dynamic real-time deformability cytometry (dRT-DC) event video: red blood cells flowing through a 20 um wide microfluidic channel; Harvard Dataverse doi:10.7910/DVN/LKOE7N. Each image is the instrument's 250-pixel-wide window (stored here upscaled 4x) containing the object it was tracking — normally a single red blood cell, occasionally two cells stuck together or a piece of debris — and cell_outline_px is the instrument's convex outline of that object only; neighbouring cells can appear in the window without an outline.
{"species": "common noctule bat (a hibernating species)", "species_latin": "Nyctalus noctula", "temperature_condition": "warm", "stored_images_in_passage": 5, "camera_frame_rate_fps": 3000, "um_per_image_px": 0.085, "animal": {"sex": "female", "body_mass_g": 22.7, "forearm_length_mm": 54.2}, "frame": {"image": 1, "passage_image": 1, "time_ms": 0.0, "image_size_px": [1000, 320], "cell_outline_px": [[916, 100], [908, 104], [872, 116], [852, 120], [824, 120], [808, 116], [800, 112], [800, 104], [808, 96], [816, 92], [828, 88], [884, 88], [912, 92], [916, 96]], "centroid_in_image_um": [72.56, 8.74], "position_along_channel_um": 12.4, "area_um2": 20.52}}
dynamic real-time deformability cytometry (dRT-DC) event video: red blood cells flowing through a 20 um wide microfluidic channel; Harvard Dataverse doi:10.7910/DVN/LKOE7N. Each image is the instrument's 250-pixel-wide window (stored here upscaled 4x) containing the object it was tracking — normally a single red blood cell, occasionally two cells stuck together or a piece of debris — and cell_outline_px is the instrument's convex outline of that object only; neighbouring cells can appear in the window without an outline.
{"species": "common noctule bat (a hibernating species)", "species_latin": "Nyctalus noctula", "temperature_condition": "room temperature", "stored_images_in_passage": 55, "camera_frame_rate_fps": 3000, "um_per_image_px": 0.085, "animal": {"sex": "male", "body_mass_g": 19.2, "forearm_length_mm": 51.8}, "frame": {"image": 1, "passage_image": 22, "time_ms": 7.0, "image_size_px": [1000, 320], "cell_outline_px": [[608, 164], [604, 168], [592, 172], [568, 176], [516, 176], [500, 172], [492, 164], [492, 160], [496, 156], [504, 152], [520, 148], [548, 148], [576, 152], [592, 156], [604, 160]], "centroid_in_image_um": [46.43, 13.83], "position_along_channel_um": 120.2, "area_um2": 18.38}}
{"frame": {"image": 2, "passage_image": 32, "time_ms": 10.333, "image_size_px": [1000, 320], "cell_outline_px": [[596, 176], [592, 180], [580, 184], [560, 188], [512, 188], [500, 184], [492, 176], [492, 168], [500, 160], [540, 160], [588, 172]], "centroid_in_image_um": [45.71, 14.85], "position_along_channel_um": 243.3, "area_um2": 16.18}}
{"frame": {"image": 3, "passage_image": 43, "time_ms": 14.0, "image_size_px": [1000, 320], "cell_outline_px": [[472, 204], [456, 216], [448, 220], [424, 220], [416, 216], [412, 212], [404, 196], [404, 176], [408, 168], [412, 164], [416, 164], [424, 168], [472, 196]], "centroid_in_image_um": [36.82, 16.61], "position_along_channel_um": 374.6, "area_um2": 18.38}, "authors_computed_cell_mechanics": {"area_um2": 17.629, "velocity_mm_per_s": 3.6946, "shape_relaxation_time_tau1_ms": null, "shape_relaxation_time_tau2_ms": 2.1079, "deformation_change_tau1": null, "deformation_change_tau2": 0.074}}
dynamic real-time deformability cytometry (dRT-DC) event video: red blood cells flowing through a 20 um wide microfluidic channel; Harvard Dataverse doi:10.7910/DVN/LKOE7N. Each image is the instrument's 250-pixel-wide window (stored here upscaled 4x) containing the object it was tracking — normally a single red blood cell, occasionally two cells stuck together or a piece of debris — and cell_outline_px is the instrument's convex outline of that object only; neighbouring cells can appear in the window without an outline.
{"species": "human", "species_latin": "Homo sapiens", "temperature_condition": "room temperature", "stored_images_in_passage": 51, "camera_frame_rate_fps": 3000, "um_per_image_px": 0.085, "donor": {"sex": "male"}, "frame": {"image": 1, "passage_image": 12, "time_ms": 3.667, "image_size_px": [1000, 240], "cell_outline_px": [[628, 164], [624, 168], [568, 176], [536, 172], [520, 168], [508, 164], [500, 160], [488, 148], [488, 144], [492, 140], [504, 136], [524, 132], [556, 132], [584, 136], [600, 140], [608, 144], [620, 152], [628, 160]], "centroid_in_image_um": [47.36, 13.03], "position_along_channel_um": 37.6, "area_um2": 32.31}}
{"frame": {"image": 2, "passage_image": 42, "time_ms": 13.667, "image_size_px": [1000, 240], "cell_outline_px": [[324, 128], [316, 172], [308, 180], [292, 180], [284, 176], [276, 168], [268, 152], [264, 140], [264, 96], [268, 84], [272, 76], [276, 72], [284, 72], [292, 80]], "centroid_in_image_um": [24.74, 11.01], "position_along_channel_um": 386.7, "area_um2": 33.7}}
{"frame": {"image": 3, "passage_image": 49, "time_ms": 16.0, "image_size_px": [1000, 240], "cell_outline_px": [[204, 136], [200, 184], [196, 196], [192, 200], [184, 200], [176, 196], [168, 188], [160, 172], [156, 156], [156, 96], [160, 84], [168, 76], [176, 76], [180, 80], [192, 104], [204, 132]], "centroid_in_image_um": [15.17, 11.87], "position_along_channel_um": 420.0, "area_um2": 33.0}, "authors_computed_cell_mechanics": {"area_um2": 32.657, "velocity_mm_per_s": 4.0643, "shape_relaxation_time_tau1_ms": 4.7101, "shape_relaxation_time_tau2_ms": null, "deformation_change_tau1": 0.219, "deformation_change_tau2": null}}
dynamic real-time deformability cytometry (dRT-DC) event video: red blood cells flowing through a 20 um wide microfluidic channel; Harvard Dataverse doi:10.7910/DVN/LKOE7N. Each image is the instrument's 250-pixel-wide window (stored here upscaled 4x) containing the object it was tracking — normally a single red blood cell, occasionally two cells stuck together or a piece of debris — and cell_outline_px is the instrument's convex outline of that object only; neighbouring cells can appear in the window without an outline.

────────────────────

What is asked —
Return each line of the records above exactly as it reads.

Solution —
dynamic real-time deformability cytometry (dRT-DC) event video: red blood cells flowing through a 20 um wide microfluidic channel; Harvard Dataverse doi:10.7910/DVN/LKOE7N. Each image is the instrument's 250-pixel-wide window (stored here upscaled 4x) containing the object it was tracking — normally a single red blood cell, occasionally two cells stuck together or a piece of debris — and cell_outline_px is the instrument's convex outline of that object only; neighbouring cells can appear in the window without an outline.
{"species": "common noctule bat (a hibernating species)", "species_latin": "Nyctalus noctula", "temperature_condition": "warm", "stored_images_in_passage": 5, "camera_frame_rate_fps": 3000, "um_per_image_px": 0.085, "animal": {"sex": "female", "body_mass_g": 22.7, "forearm_length_mm": 54.2}, "frame": {"image": 1, "passage_image": 1, "time_ms": 0.0, "image_size_px": [1000, 320], "cell_outline_px": [[916, 100], [908, 104], [872, 116], [852, 120], [824, 120], [808, 116], [800, 112], [800, 104], [808, 96], [816, 92], [828, 88], [884, 88], [912, 92], [916, 96]], "centroid_in_image_um": [72.56, 8.74], "position_along_channel_um": 12.4, "area_um2": 20.52}}
dynamic real-time deformability cytometry (dRT-DC) event video: red blood cells flowing through a 20 um wide microfluidic channel; Harvard Dataverse doi:10.7910/DVN/LKOE7N. Each image is the instrument's 250-pixel-wide window (stored here upscaled 4x) containing the object it was tracking — normally a single red blood cell, occasionally two cells stuck together or a piece of debris — and cell_outline_px is the instrument's convex outline of that object only; neighbouring cells can appear in the window without an outline.
{"species": "common noctule bat (a hibernating species)", "species_latin": "Nyctalus noctula", "temperature_condition": "room temperature", "stored_images_in_passage": 55, "camera_frame_rate_fps": 3000, "um_per_image_px": 0.085, "animal": {"sex": "male", "body_mass_g": 19.2, "forearm_length_mm": 51.8}, "frame": {"image": 1, "passage_image": 22, "time_ms": 7.0, "image_size_px": [1000, 320], "cell_outline_px": [[608, 164], [604, 168], [592, 172], [568, 176], [516, 176], [500, 172], [492, 164], [492, 160], [496, 156], [504, 152], [520, 148], [548, 148], [576, 152], [592, 156], [604, 160]], "centroid_in_image_um": [46.43, 13.83], "position_along_channel_um": 120.2, "area_um2": 18.38}}
{"frame": {"image": 2, "passage_image": 32, "time_ms": 10.333, "image_size_px": [1000, 320], "cell_outline_px": [[596, 176], [592, 180], [580, 184], [560, 188], [512, 188], [500, 184], [492, 176], [492, 168], [500, 160], [540, 160], [588, 172]], "centroid_in_image_um": [45.71, 14.85], "position_along_channel_um": 243.3, "area_um2": 16.18}}
{"frame": {"image": 3, "passage_image": 43, "time_ms": 14.0, "image_size_px": [1000, 320], "cell_outline_px": [[472, 204], [456, 216], [448, 220], [424, 220], [416, 216], [412, 212], [404, 196], [404, 176], [408, 168], [412, 164], [416, 164], [424, 168], [472, 196]], "centroid_in_image_um": [36.82, 16.61], "position_along_channel_um": 374.6, "area_um2": 18.38}, "authors_computed_cell_mechanics": {"area_um2": 17.629, "velocity_mm_per_s": 3.6946, "shape_relaxation_time_tau1_ms": null, "shape_relaxation_time_tau2_ms": 2.1079, "deformation_change_tau1": null, "deformation_change_tau2": 0.074}}
dynamic real-time deformability cytometry (dRT-DC) event video: red blood cells flowing through a 20 um wide microfluidic channel; Harvard Dataverse doi:10.7910/DVN/LKOE7N. Each image is the instrument's 250-pixel-wide window (stored here upscaled 4x) containing the object it was tracking — normally a single red blood cell, occasionally two cells stuck together or a piece of debris — and cell_outline_px is the instrument's convex outline of that object only; neighbouring cells can appear in the window without an outline.
{"species": "human", "species_latin": "Homo sapiens", "temperature_condition": "room temperature", "stored_images_in_passage": 51, "camera_frame_rate_fps": 3000, "um_per_image_px": 0.085, "donor": {"sex": "male"}, "frame": {"image": 1, "passage_image": 12, "time_ms": 3.667, "image_size_px": [1000, 240], "cell_outline_px": [[628, 164], [624, 168], [568, 176], [536, 172], [520, 168], [508, 164], [500, 160], [488, 148], [488, 144], [492, 140], [504, 136], [524, 132], [556, 132], [584, 136], [600, 140], [608, 144], [620, 152], [628, 160]], "centroid_in_image_um": [47.36, 13.03], "position_along_channel_um": 37.6, "area_um2": 32.31}}
{"frame": {"image": 2, "passage_image": 42, "time_ms": 13.667, "image_size_px": [1000, 240], "cell_outline_px": [[324, 128], [316, 172], [308, 180], [292, 180], [284, 176], [276, 168], [268, 152], [264, 140], [264, 96], [268, 84], [272, 76], [276, 72], [284, 72], [292, 80]], "centroid_in_image_um": [24.74, 11.01], "position_along_channel_um": 386.7, "area_um2": 33.7}}
{"frame": {"image": 3, "passage_image": 49, "time_ms": 16.0, "image_size_px": [1000, 240], "cell_outline_px": [[204, 136], [200, 184], [196, 196], [192, 200], [184, 200], [176, 196], [168, 188], [160, 172], [156, 156], [156, 96], [160, 84], [168, 76], [176, 76], [180, 80], [192, 104], [204, 132]], "centroid_in_image_um": [15.17, 11.87], "position_along_channel_um": 420.0, "area_um2": 33.0}, "authors_computed_cell_mechanics": {"area_um2": 32.657, "velocity_mm_per_s": 4.0643, "shape_relaxation_time_tau1_ms": 4.7101, "shape_relaxation_time_tau2_ms": null, "deformation_change_tau1": 0.219, "deformation_change_tau2": null}}
dynamic real-time deformability cytometry (dRT-DC) event video: red blood cells flowing through a 20 um wide microfluidic channel; Harvard Dataverse doi:10.7910/DVN/LKOE7N. Each image is the instrument's 250-pixel-wide window (stored here upscaled 4x) containing the object it was tracking — normally a single red blood cell, occasionally two cells stuck together or a piece of debris — and cell_outline_px is the instrument's convex outline of that object only; neighbouring cells can appear in the window without an outline.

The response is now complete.